───── THE INPUT

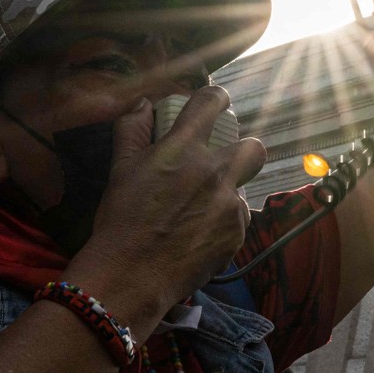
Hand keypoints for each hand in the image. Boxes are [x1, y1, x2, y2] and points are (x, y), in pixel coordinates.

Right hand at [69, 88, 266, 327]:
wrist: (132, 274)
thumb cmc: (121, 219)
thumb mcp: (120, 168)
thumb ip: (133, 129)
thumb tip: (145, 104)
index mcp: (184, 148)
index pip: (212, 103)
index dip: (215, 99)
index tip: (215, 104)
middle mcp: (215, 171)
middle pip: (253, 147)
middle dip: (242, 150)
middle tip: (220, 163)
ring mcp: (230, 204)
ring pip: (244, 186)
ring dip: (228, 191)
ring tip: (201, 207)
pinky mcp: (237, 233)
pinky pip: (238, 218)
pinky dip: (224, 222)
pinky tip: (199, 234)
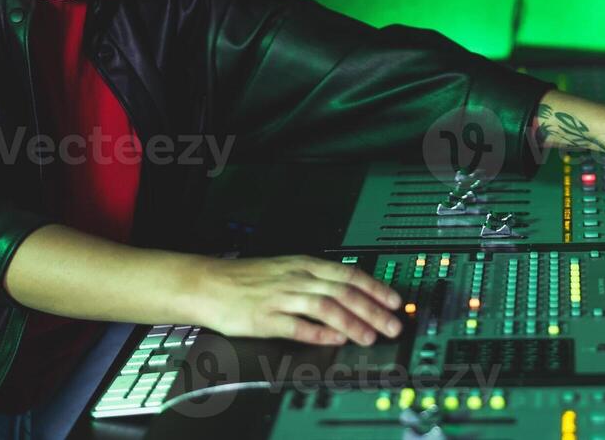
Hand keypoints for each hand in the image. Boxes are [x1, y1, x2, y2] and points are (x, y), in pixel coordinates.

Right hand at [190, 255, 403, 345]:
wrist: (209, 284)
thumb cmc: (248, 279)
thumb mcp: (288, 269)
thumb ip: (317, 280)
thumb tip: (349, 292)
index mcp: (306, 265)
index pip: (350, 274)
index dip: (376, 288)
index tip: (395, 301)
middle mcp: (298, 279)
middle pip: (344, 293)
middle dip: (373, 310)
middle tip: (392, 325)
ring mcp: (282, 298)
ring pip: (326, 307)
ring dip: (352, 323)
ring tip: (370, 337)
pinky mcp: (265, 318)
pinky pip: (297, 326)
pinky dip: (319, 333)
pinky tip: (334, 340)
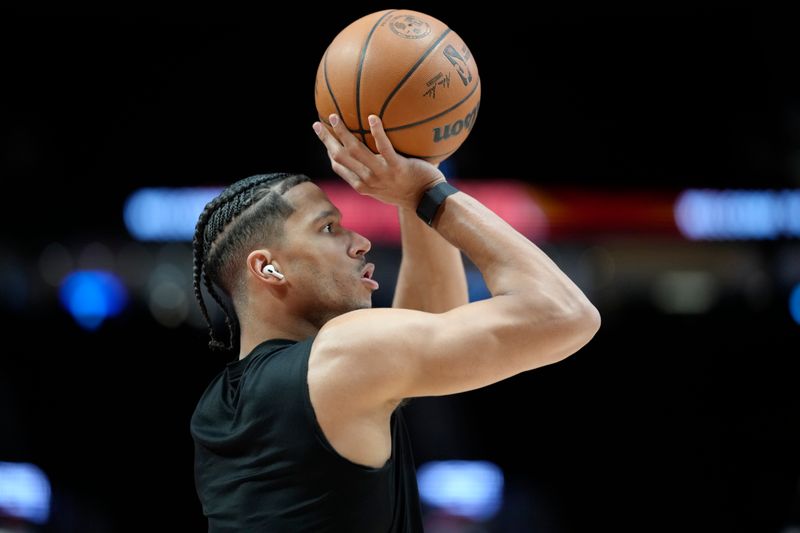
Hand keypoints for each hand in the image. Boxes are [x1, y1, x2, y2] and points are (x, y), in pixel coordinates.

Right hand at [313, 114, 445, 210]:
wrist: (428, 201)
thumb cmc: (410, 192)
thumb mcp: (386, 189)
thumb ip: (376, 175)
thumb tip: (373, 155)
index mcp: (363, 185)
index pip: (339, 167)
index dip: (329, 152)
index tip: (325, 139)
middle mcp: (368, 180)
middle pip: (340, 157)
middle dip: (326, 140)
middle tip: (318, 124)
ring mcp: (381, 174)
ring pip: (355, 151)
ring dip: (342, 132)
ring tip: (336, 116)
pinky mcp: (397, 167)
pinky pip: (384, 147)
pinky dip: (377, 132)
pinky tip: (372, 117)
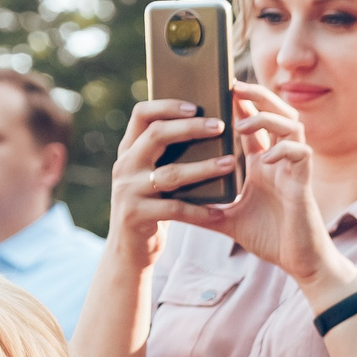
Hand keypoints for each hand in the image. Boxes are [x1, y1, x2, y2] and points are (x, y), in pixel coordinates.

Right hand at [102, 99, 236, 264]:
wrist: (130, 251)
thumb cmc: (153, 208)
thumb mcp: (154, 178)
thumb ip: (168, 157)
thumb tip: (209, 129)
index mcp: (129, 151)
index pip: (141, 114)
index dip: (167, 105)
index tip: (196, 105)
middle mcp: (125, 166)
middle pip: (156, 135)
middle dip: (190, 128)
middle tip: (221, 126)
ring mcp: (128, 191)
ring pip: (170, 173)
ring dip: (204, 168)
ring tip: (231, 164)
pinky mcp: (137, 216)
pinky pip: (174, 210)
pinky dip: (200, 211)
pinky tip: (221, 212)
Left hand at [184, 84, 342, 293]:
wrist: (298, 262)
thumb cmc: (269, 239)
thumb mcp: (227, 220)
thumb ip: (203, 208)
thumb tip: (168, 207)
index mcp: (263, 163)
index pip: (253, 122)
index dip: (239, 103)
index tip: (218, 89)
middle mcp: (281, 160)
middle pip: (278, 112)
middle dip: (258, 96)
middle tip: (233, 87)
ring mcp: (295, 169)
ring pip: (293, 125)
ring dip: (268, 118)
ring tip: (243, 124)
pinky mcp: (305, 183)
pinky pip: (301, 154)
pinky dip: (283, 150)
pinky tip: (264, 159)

──────────

TASK TO COMPLETE
Beginning with the first line of the entries above, repeat each line word for word until the line with "ring mcp: (128, 191)" has been given too. Omit the pictures.

WRITTEN SOLUTION
Hand keypoints for each hand in the image. Boxes are [x1, y1, x2, y2] and points are (x, y), in pixel coordinates.

Right hand at [69, 88, 266, 327]:
wrist: (132, 274)
thumb cmc: (121, 219)
thumb mcp: (120, 168)
thumb ip: (133, 129)
thumb tip: (145, 104)
index mcp: (184, 148)
index pip: (212, 103)
index dip: (215, 99)
index tip: (215, 104)
middle mcp: (215, 171)
middle pip: (253, 147)
middle dip: (242, 150)
middle tip: (220, 163)
ring mcp: (230, 204)
ring pip: (244, 186)
ring dip: (228, 191)
ring tip: (201, 207)
pinky mcp: (237, 233)
pinky pip: (238, 218)
pinky dip: (224, 222)
pinky tip: (199, 234)
Hand keypoints for each hand in the image. Boxes are [x1, y1, x2, y2] and points are (x, y), in pixel coordinates.

Right hand at [190, 255, 403, 345]:
wrist: (209, 284)
thumb cmc: (248, 279)
thumb mcp: (288, 269)
thumb ip: (317, 280)
thumb tip: (349, 292)
index mcp: (306, 265)
index pip: (350, 274)
index dip: (376, 288)
index tip: (395, 301)
middle mcp: (298, 279)
middle pip: (344, 293)
middle dip: (373, 310)
middle tip: (392, 325)
ring mcp: (282, 298)
ring pip: (326, 307)
ring dip: (352, 323)
ring tip: (370, 337)
pinky mcp: (265, 318)
pinky pip: (297, 326)
pinky dip: (319, 333)
pinky tip: (334, 340)
Hand keypoints for each hand in the image. Boxes are [x1, y1, x2, y2] and points are (x, y), in pixel coordinates.

Right hand at [313, 114, 445, 210]:
wrist: (428, 201)
thumb cmc: (410, 192)
thumb mcp: (386, 189)
thumb ip: (376, 175)
thumb tip: (373, 155)
index mcp: (363, 185)
index pip: (339, 167)
index dip: (329, 152)
index tip: (325, 139)
middle mcp: (368, 180)
middle pip: (340, 157)
middle dip: (326, 140)
middle tip: (318, 124)
ring mcp: (381, 174)
ring pip: (355, 151)
ring dip: (342, 132)
ring tip: (336, 116)
pinky mcp: (397, 167)
pinky pip: (384, 147)
pinky dip: (377, 132)
pinky tip: (372, 117)
Hand keypoints for each hand in the image. Boxes are [x1, y1, x2, y2] and points are (x, y), in pixel coordinates.

Right hand at [102, 99, 236, 264]:
wrist: (130, 251)
thumb cmc: (153, 208)
thumb mcp: (154, 178)
thumb ip: (168, 157)
thumb tip: (209, 129)
index mcp: (129, 151)
index pip: (141, 114)
index dip: (167, 105)
index tip: (196, 105)
middle mcp: (125, 166)
middle pip: (156, 135)
middle dip: (190, 128)
middle tip: (221, 126)
ring mcp: (128, 191)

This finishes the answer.